Almost 50% of collisions are due to No Control in traffic.

In [164]:
import plotly.graph_objects as go

fig = go.Figure(go.Pie(
    values = df.Traffic_Control.value_counts().tolist(),
    labels = df.Traffic_Control.value_counts().index,
    texttemplate = "%{label}: %{value} <br>(%{percent})",
    textposition = "inside"))

fig.show()

The source for the dataset is reliable, though we didn't check that all the entires in our dataset match with the source dataset. However, a quick comparison of the collision map we created with our data with the source map shows that they are compatible. The only entry that is misleading is the midnight for column Time which was mentioned in the previous section; (00:00) in that column does not always count for the midnight but also for unknown time.

We mentioned potential outliers in each column when we did the univariate/bivariate analysis.
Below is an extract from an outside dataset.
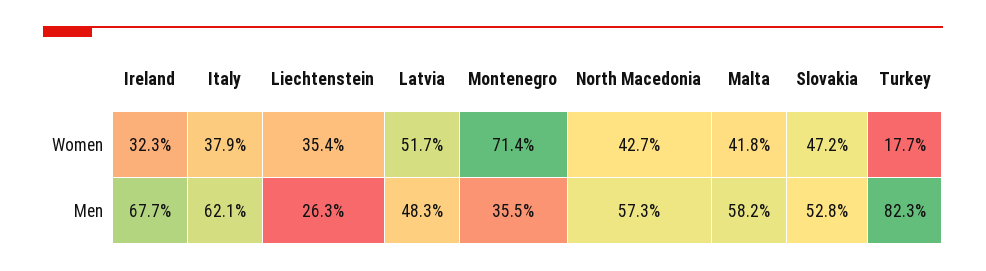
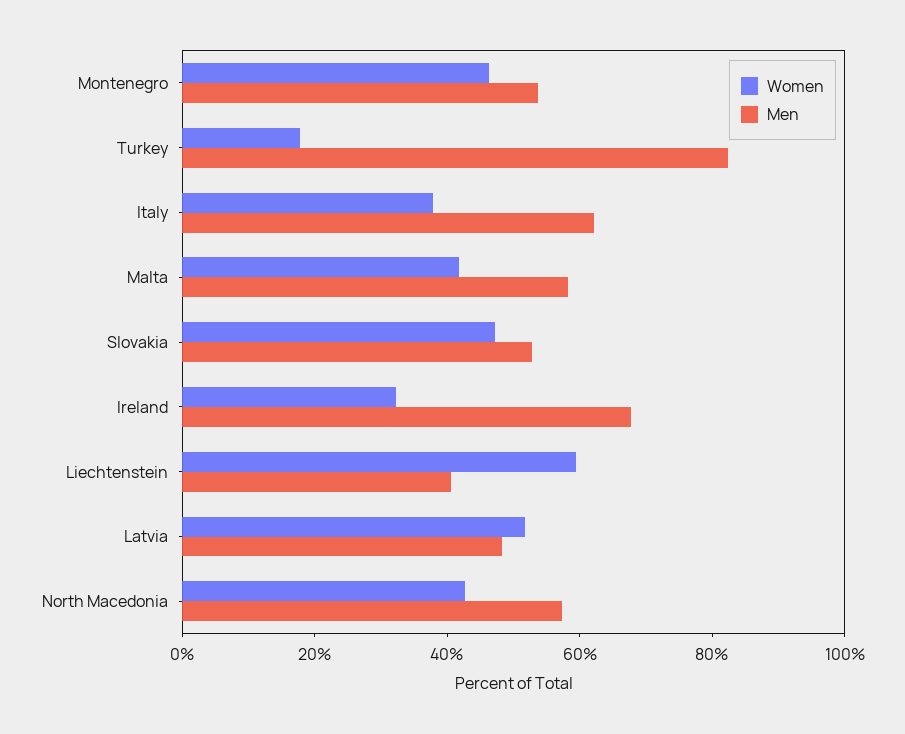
Women, Liechtenstein: 35.4 -> 60
Women, Montenegro: 71.4 -> 45
Men, Liechtenstein: 26.3 -> 40
Men, Montenegro: 35.5 -> 55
The only outlier that was problematic and we had to remove, was the one with x coordinate far larger than all other entries. Although it is a valid entry for the city of Ottawa, i.e. the location exists, it is way far east.

  • X and Y coordinates were originally in string format and we converted them to float to proceed some of our analysis.
  • Time was originally in string format. We transformed Time to include only hours and converted it to integer, stored in hours.
  • Date was originally in string format. We transformed Date to include only months and converted it to integer, stored in months.